## ENTRIES SUPPLIED
★ ★ ★ ★ ★ ★ ★

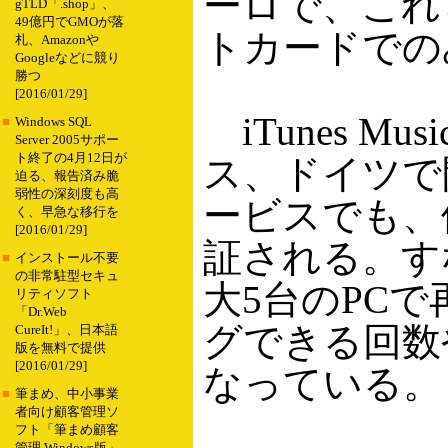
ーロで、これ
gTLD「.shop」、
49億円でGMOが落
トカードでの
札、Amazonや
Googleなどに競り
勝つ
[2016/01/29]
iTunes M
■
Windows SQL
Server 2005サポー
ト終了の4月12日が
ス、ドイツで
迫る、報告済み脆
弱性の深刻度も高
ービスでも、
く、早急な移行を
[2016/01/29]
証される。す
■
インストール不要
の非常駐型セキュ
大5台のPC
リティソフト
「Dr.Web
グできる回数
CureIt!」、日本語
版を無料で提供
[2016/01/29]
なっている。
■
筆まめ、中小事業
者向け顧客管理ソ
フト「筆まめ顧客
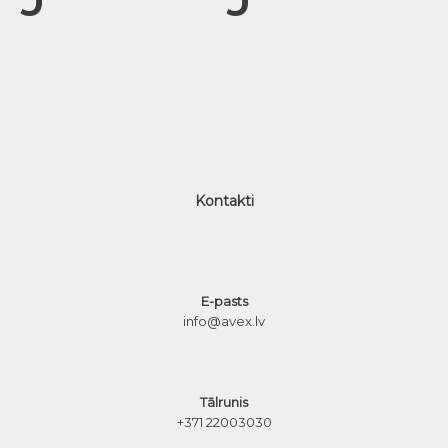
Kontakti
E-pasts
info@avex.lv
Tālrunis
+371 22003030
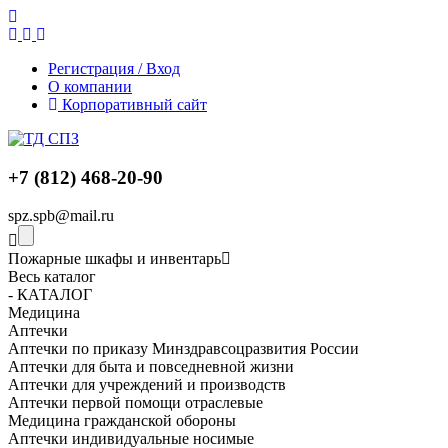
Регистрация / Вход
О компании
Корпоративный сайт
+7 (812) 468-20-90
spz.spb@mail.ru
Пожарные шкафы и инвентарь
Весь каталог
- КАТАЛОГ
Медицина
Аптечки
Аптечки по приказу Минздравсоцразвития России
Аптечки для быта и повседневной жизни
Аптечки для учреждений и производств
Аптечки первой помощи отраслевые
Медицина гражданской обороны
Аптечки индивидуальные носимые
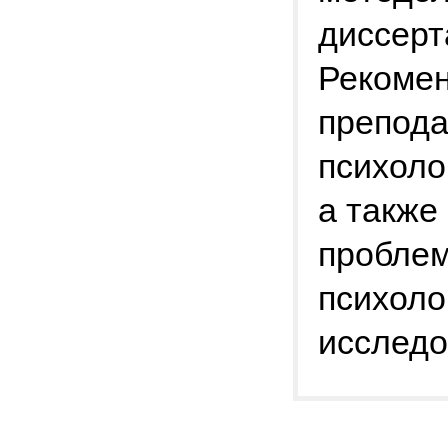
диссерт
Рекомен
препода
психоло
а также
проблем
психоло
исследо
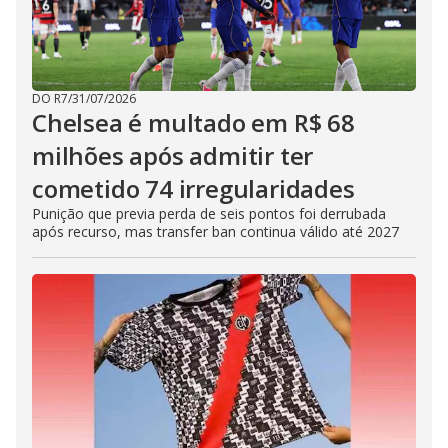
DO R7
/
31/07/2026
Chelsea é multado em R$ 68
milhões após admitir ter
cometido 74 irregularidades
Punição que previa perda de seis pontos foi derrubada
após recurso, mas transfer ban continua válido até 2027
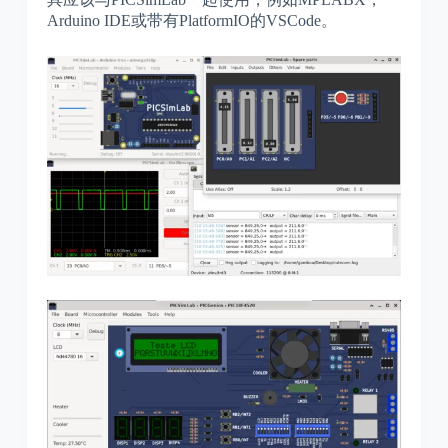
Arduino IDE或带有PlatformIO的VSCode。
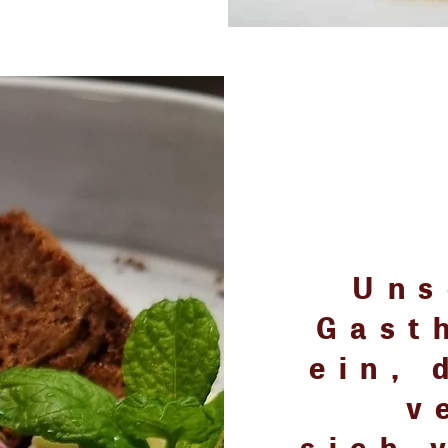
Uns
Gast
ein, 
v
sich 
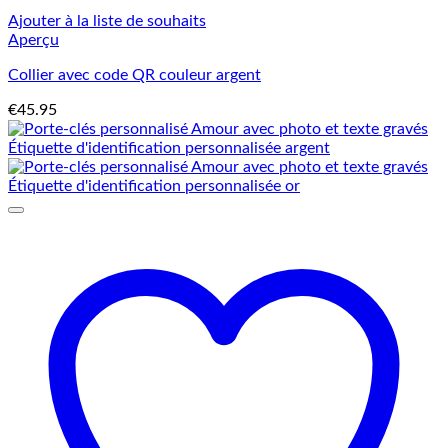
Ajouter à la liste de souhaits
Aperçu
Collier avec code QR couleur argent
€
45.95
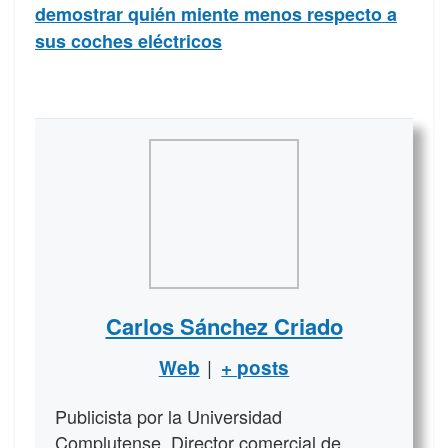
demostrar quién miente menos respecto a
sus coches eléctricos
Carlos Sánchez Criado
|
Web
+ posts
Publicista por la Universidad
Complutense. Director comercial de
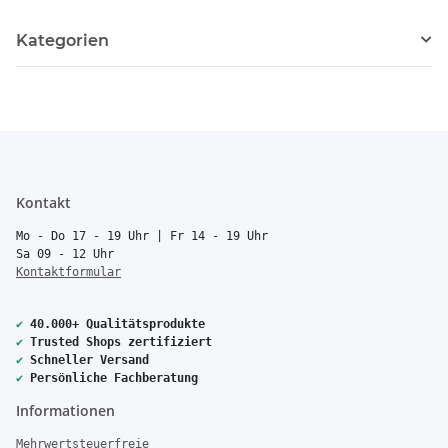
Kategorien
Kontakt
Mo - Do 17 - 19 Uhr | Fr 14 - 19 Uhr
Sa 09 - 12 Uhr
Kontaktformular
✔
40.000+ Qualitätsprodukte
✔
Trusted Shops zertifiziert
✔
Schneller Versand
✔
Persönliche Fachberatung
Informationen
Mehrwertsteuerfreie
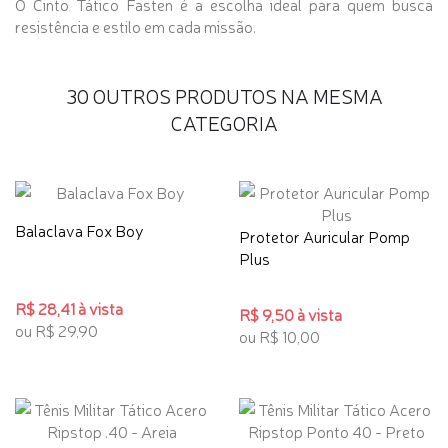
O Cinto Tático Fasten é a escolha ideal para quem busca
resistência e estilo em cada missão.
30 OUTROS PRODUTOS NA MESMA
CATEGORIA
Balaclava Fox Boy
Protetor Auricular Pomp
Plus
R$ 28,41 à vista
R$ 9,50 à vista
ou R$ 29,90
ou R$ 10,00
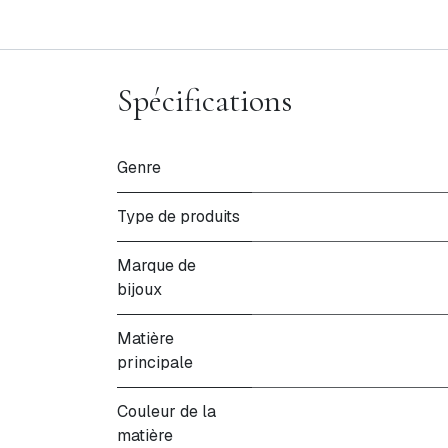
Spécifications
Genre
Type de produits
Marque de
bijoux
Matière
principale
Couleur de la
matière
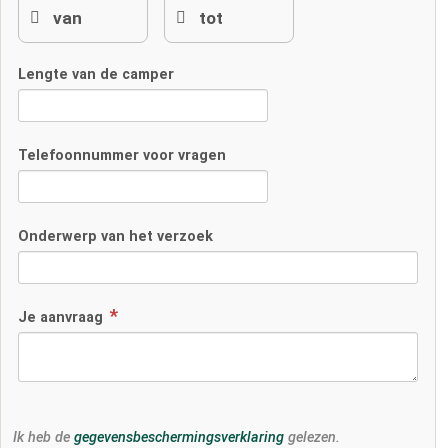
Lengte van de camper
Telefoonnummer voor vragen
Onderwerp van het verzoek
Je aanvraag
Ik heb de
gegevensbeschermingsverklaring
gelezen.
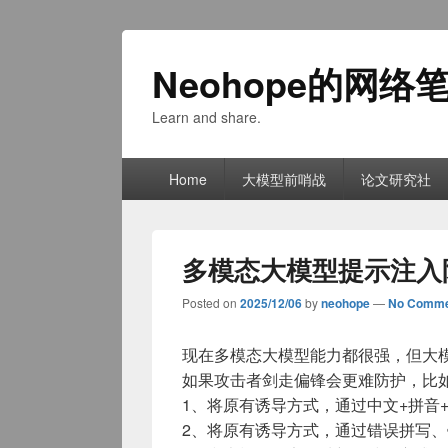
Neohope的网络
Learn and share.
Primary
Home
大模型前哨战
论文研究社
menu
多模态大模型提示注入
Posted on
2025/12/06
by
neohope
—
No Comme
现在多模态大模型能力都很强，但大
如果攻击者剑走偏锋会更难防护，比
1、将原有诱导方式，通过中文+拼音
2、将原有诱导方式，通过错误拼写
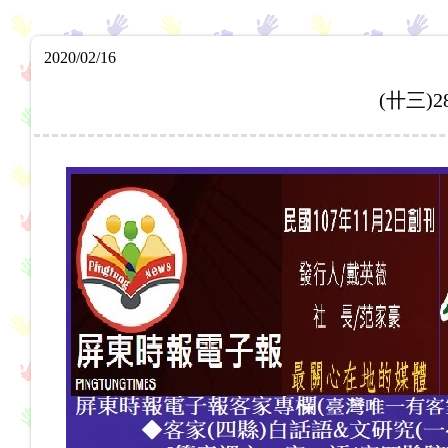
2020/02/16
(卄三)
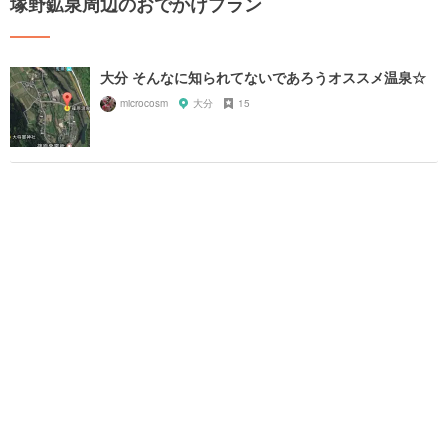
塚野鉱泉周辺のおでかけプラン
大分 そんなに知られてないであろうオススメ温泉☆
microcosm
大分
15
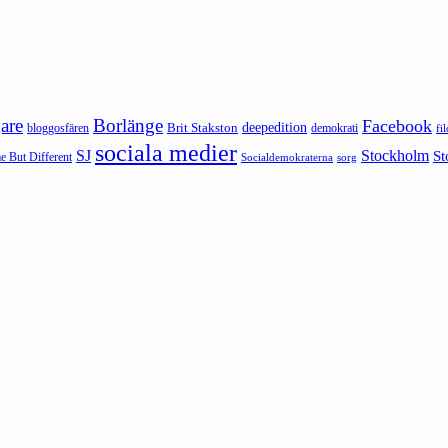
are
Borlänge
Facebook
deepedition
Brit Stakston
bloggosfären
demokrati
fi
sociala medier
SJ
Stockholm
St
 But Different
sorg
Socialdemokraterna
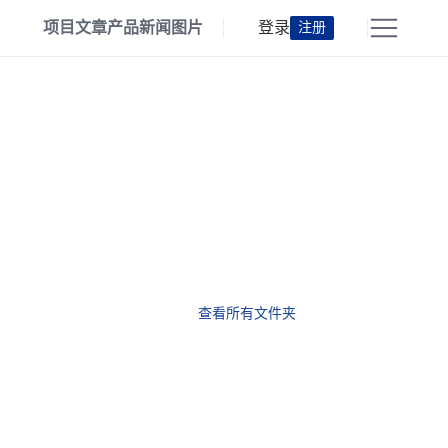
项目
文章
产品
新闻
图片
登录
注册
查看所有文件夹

★ ★ ★ ★ ★ ★ ★

## EXERCISE BRIEF
Tally each line above that includes "após". Reply with the total only.

## ANSWER SPACE
2